### PROBLEM REQUIREMENTS
Write out the text of each row below word for word, keeping every line as it appears.

+++++

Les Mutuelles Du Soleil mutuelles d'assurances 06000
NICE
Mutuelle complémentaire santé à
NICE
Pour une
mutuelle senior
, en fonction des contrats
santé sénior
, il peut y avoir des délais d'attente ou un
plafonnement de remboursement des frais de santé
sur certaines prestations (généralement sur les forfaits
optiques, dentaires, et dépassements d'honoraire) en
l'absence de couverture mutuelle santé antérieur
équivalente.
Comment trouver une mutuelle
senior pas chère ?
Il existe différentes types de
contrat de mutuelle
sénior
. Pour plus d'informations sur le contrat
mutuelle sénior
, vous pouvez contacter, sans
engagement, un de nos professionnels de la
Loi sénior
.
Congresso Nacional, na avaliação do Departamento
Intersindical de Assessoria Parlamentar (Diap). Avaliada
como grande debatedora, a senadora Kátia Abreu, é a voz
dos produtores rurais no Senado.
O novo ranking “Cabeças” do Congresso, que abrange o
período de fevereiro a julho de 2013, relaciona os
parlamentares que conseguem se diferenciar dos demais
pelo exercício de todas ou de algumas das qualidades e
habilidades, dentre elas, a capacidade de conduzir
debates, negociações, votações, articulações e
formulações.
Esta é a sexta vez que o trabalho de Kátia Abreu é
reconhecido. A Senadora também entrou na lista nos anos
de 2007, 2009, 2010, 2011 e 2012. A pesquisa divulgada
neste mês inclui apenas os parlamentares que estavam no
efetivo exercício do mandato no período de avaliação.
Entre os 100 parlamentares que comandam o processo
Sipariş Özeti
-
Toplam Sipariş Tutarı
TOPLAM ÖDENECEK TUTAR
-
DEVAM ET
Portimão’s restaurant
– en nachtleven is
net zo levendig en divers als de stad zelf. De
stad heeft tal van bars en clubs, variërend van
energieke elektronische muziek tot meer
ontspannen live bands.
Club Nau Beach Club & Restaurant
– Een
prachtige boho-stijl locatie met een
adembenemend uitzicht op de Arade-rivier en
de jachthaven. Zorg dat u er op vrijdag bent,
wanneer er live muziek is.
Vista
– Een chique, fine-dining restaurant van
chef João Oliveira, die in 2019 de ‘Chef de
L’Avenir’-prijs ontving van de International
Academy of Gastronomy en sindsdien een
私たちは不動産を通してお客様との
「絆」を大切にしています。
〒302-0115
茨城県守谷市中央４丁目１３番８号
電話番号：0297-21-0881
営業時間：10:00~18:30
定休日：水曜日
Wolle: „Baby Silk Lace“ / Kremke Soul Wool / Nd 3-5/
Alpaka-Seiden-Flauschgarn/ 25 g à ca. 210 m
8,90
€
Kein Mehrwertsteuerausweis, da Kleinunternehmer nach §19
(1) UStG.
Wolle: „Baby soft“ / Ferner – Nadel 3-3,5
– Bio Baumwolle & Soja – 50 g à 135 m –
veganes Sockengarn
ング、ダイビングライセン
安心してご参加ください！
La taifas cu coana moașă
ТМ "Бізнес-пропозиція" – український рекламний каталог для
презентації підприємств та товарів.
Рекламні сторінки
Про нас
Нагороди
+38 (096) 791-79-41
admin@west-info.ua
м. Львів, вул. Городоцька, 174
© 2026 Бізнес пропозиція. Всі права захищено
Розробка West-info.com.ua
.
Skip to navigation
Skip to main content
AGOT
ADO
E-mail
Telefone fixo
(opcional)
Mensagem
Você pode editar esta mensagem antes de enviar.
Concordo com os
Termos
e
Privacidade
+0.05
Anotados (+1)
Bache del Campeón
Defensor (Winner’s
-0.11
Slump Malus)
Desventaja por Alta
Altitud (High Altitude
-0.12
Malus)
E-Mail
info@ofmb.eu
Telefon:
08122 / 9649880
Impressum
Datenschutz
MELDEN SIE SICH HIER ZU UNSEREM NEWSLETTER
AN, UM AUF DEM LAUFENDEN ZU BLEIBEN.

+++++

### SOLUTION TO THIS PROBLEM
Les Mutuelles Du Soleil mutuelles d'assurances 06000
NICE
Mutuelle complémentaire santé à
NICE
Pour une
mutuelle senior
, en fonction des contrats
santé sénior
, il peut y avoir des délais d'attente ou un
plafonnement de remboursement des frais de santé
sur certaines prestations (généralement sur les forfaits
optiques, dentaires, et dépassements d'honoraire) en
l'absence de couverture mutuelle santé antérieur
équivalente.
Comment trouver une mutuelle
senior pas chère ?
Il existe différentes types de
contrat de mutuelle
sénior
. Pour plus d'informations sur le contrat
mutuelle sénior
, vous pouvez contacter, sans
engagement, un de nos professionnels de la
Loi sénior
.
Congresso Nacional, na avaliação do Departamento
Intersindical de Assessoria Parlamentar (Diap). Avaliada
como grande debatedora, a senadora Kátia Abreu, é a voz
dos produtores rurais no Senado.
O novo ranking “Cabeças” do Congresso, que abrange o
período de fevereiro a julho de 2013, relaciona os
parlamentares que conseguem se diferenciar dos demais
pelo exercício de todas ou de algumas das qualidades e
habilidades, dentre elas, a capacidade de conduzir
debates, negociações, votações, articulações e
formulações.
Esta é a sexta vez que o trabalho de Kátia Abreu é
reconhecido. A Senadora também entrou na lista nos anos
de 2007, 2009, 2010, 2011 e 2012. A pesquisa divulgada
neste mês inclui apenas os parlamentares que estavam no
efetivo exercício do mandato no período de avaliação.
Entre os 100 parlamentares que comandam o processo
Sipariş Özeti
-
Toplam Sipariş Tutarı
TOPLAM ÖDENECEK TUTAR
-
DEVAM ET
Portimão’s restaurant
– en nachtleven is
net zo levendig en divers als de stad zelf. De
stad heeft tal van bars en clubs, variërend van
energieke elektronische muziek tot meer
ontspannen live bands.
Club Nau Beach Club & Restaurant
– Een
prachtige boho-stijl locatie met een
adembenemend uitzicht op de Arade-rivier en
de jachthaven. Zorg dat u er op vrijdag bent,
wanneer er live muziek is.
Vista
– Een chique, fine-dining restaurant van
chef João Oliveira, die in 2019 de ‘Chef de
L’Avenir’-prijs ontving van de International
Academy of Gastronomy en sindsdien een
私たちは不動産を通してお客様との
「絆」を大切にしています。
〒302-0115
茨城県守谷市中央４丁目１３番８号
電話番号：0297-21-0881
営業時間：10:00~18:30
定休日：水曜日
Wolle: „Baby Silk Lace“ / Kremke Soul Wool / Nd 3-5/
Alpaka-Seiden-Flauschgarn/ 25 g à ca. 210 m
8,90
€
Kein Mehrwertsteuerausweis, da Kleinunternehmer nach §19
(1) UStG.
Wolle: „Baby soft“ / Ferner – Nadel 3-3,5
– Bio Baumwolle & Soja – 50 g à 135 m –
veganes Sockengarn
ング、ダイビングライセン
安心してご参加ください！
La taifas cu coana moașă
ТМ "Бізнес-пропозиція" – український рекламний каталог для
презентації підприємств та товарів.
Рекламні сторінки
Про нас
Нагороди
+38 (096) 791-79-41
admin@west-info.ua
м. Львів, вул. Городоцька, 174
© 2026 Бізнес пропозиція. Всі права захищено
Розробка West-info.com.ua
.
Skip to navigation
Skip to main content
AGOT
ADO
E-mail
Telefone fixo
(opcional)
Mensagem
Você pode editar esta mensagem antes de enviar.
Concordo com os
Termos
e
Privacidade
+0.05
Anotados (+1)
Bache del Campeón
Defensor (Winner’s
-0.11
Slump Malus)
Desventaja por Alta
Altitud (High Altitude
-0.12
Malus)
E-Mail
info@ofmb.eu
Telefon:
08122 / 9649880
Impressum
Datenschutz
MELDEN SIE SICH HIER ZU UNSEREM NEWSLETTER
AN, UM AUF DEM LAUFENDEN ZU BLEIBEN.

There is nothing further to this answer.